Drying (2–12 h, method as available)
Preferred: Transfer to a freeze dryer and dry until samples are crisp and non-tacky (typical 2–12 h, depends on load).
Alternative: If a freeze dryer is not available, air dry in a vacuum desiccator with fresh desiccant for several hours to overnight.
QC: No visible wet sheen; sclerotia feel firm. If soft or glossy, extend drying.
Sputter coating (∼5 min)
- Apply carbon adhesive tab to each aluminum stub.
- Using fine forceps, place 3–6 sclerotia per stub with natural outer surface facing upward. Create both intact and fractured faces if cross-sectional texture is of interest. Tip: Gently press to ensure full contact with the adhesive to reduce charging.
SEM imaging (30–90 min per batch)
- Load stubs into Jeol NeoScope JCM-5000 under high vacuum.
- Start with 10 kV accelerating voltage and a working distance suitable for low charging and good depth of field.

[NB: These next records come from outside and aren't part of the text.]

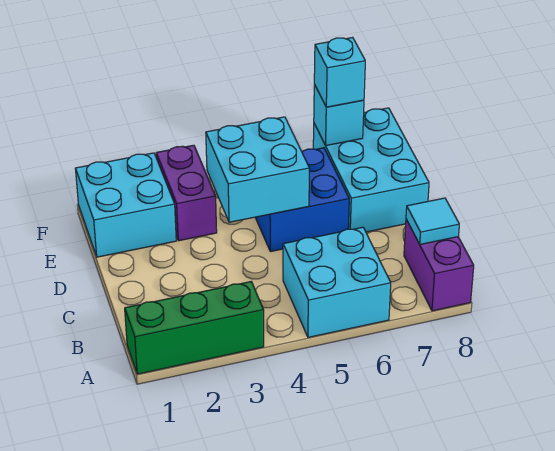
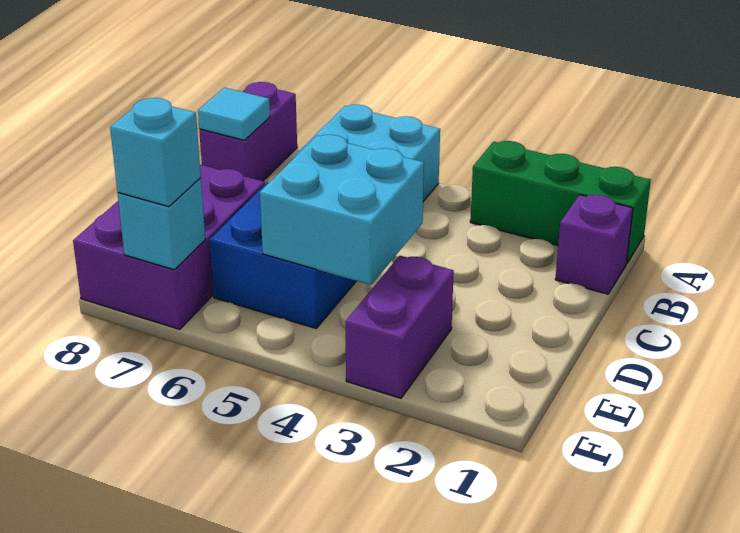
none -> purple 1x1 brick [555,195,633,294]
cyan 2x3 brick [313,108,429,232] -> purple 2x3 brick [73,165,265,329]
cyan 2x2 brick [75,153,176,257] -> none

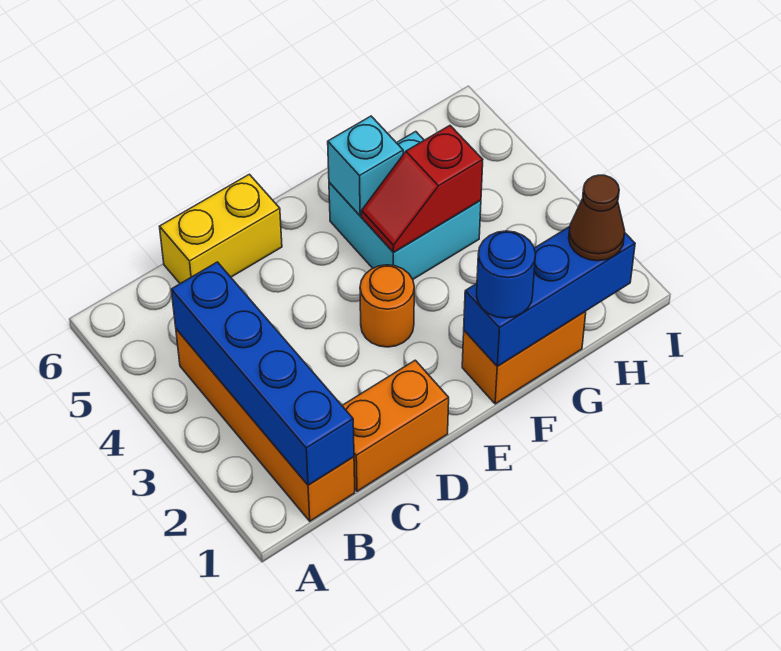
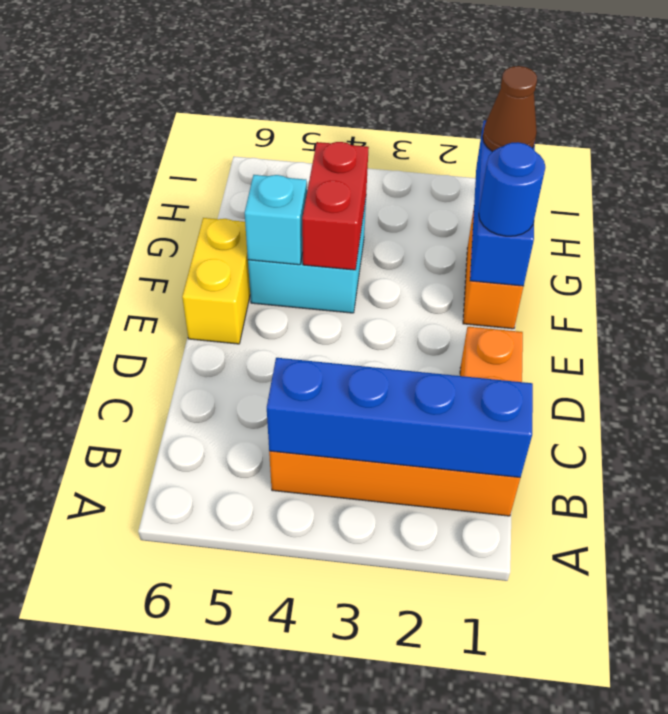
yellow 1x2 brick [160,174,282,284] -> yellow 1x2 brick moved to [182,218,250,344]
orange 1x1 round brick [360,265,414,347] -> none
red 1x2 slope [362,126,483,253] -> red 1x2 brick [302,142,369,270]

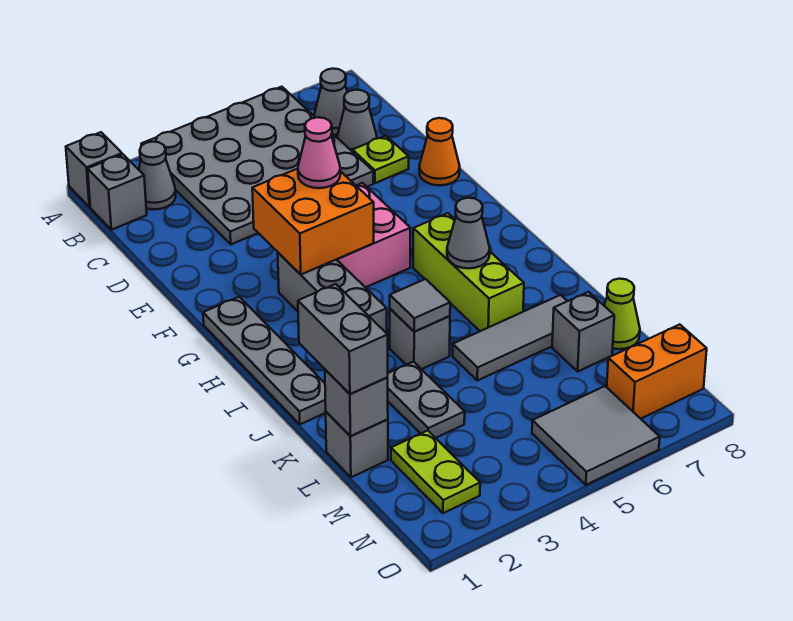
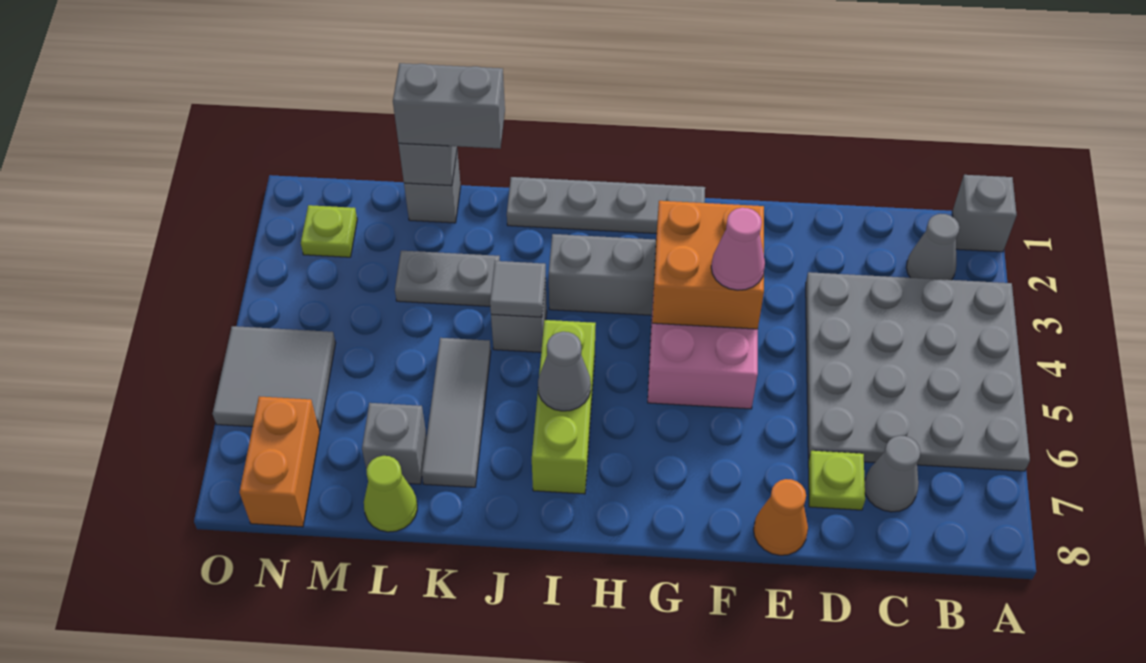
grey 1x1 brick [88,154,147,230] -> none
grey 1x1 cone [314,69,347,135] -> none
lime 1x3 brick [413,213,524,331] -> lime 1x3 brick turned to [532,320,596,494]
lime 1x2 plate [391,431,480,513] -> lime 1x1 plate [301,205,357,257]

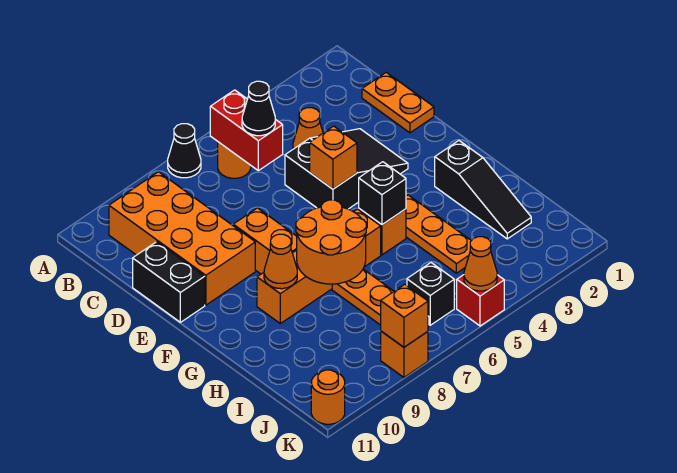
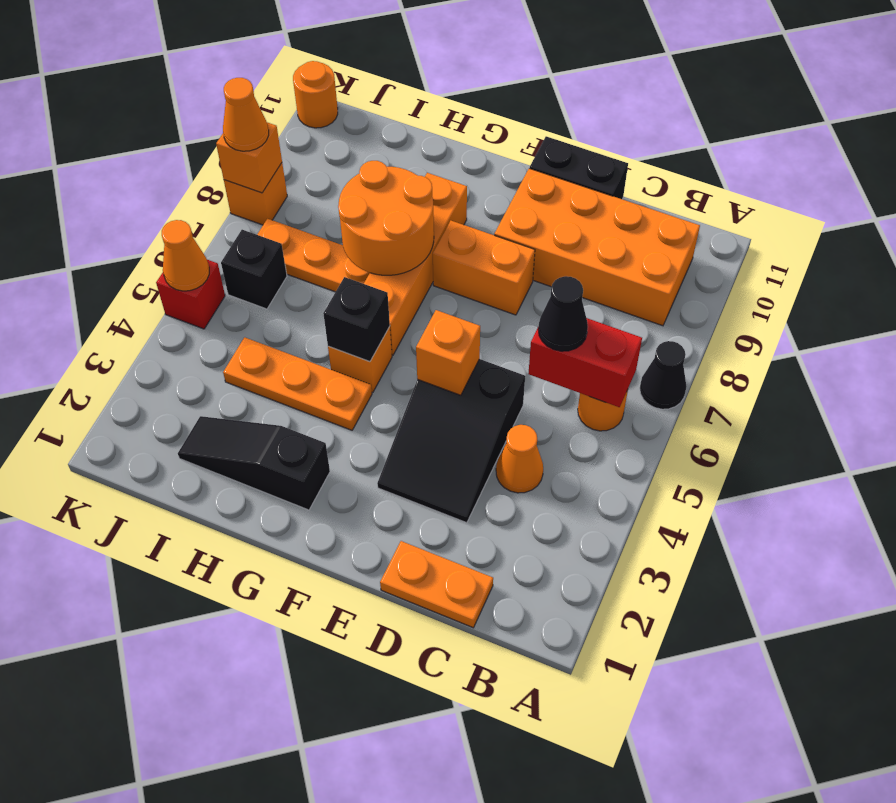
orange 1x1 cone [264,234,297,289] -> orange 1x1 cone moved to [223,78,269,151]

- Suggested magnifications: 50×–100× for whole sclerotium overview, 200×–500× for surface topology, 800×–1500× for micro-features such as cracking, pitting, and hyphal remnants.
- Optimize focus, astigmatism, and brightness/contrast at each field. If charging occurs, reduce kV, increase working distance slightly, or confirm coating continuity.
- Capture at least 5–10 fields per sample and ≥3 stubs per condition to cover within-sample variation. QC: Include scale bars. Record kV, WD, magnification, detector, and date in image metadata.
Protocol references
Bozzola JJ, Russell LD (1999) Electron Microscopy: Principles and Techniques for Biologists, 2nd edn. Jones & Bartlett Publishers
Pathan, Amin & Bond, J. & Gaskin, Robyn. (2010). Sample preparation for SEM of plant surfaces. Materials Today - MATER TODAY. 12. 32-43. 10.1016/S1369-7021(10)70143-7
Acknowledgements
We acknowledge the Nematode Diagnostic Lab at Virginia Tech for providing facilities and resources essential for conducting this work.